EXERCISE DESCRIPTION:
Copy the entries word for word, starting at their very first line and ending at the line that contains "On dekstop you", with both of those lines included.

TASK DATA START

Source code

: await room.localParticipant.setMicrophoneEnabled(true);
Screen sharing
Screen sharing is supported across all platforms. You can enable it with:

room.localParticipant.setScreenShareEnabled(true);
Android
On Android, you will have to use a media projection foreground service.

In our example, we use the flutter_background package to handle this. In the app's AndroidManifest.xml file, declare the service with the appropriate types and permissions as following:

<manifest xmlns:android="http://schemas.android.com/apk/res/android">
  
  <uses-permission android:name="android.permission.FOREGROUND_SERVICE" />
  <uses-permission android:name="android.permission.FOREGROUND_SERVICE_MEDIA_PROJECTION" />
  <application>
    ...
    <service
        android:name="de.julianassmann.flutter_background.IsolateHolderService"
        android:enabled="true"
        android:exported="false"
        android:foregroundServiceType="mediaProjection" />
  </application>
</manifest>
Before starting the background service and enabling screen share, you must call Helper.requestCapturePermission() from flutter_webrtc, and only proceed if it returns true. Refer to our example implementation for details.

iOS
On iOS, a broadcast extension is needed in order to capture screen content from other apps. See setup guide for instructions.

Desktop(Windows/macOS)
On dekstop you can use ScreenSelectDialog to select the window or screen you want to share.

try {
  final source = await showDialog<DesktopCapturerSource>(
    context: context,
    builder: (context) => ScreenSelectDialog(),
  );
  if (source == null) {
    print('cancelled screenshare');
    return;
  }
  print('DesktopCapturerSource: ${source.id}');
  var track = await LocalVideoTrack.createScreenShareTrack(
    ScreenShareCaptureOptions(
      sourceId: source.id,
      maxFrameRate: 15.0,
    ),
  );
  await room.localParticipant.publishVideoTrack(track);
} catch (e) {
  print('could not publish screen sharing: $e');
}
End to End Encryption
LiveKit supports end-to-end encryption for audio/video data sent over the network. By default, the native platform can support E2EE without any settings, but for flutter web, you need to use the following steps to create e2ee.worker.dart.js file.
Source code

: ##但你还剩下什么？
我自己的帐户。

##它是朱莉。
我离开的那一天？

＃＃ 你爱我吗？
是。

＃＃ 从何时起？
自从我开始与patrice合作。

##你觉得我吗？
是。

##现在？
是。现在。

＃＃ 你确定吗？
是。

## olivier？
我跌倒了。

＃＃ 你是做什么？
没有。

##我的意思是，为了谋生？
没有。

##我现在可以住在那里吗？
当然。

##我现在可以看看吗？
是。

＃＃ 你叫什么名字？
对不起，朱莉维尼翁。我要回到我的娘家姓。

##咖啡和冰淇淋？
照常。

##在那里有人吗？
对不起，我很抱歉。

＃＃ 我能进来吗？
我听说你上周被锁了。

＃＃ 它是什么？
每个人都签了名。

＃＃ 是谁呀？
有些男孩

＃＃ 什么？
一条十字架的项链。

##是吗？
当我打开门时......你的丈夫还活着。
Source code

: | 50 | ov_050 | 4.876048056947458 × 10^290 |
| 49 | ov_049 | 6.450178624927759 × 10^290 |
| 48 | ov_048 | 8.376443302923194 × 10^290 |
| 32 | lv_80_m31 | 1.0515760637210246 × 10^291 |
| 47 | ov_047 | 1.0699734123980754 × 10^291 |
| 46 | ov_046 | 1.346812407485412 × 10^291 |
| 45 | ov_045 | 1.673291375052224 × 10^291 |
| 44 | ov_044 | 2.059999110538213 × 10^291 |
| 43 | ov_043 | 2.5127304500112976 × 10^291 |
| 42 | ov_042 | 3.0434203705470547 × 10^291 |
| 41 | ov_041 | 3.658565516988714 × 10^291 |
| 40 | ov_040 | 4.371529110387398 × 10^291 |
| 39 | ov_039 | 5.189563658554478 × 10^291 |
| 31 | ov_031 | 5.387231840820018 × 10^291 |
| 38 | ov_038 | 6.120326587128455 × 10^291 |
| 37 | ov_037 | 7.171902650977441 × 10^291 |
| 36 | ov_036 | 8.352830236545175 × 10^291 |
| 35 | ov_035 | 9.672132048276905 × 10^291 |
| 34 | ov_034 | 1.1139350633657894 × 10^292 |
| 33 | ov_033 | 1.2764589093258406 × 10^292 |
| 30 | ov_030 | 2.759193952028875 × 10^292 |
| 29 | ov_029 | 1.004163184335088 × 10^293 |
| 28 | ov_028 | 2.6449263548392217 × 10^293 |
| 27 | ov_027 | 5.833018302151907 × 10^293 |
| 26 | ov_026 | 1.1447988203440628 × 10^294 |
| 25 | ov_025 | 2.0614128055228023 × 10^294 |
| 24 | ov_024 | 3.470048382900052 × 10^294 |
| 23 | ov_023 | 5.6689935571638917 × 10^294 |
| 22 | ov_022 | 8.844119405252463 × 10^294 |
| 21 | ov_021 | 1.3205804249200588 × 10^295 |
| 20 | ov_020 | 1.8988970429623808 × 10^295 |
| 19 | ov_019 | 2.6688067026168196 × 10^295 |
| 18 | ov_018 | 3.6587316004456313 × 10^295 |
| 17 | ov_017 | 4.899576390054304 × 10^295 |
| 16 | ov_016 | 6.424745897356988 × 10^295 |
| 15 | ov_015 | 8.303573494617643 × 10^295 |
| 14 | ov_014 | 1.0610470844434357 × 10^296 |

TASK DATA END

OUTPUT:
Source code

: await room.localParticipant.setMicrophoneEnabled(true);
Screen sharing
Screen sharing is supported across all platforms. You can enable it with:

room.localParticipant.setScreenShareEnabled(true);
Android
On Android, you will have to use a media projection foreground service.

In our example, we use the flutter_background package to handle this. In the app's AndroidManifest.xml file, declare the service with the appropriate types and permissions as following:

<manifest xmlns:android="http://schemas.android.com/apk/res/android">
  
  <uses-permission android:name="android.permission.FOREGROUND_SERVICE" />
  <uses-permission android:name="android.permission.FOREGROUND_SERVICE_MEDIA_PROJECTION" />
  <application>
    ...
    <service
        android:name="de.julianassmann.flutter_background.IsolateHolderService"
        android:enabled="true"
        android:exported="false"
        android:foregroundServiceType="mediaProjection" />
  </application>
</manifest>
Before starting the background service and enabling screen share, you must call Helper.requestCapturePermission() from flutter_webrtc, and only proceed if it returns true. Refer to our example implementation for details.

iOS
On iOS, a broadcast extension is needed in order to capture screen content from other apps. See setup guide for instructions.

Desktop(Windows/macOS)
On dekstop you can use ScreenSelectDialog to select the window or screen you want to share.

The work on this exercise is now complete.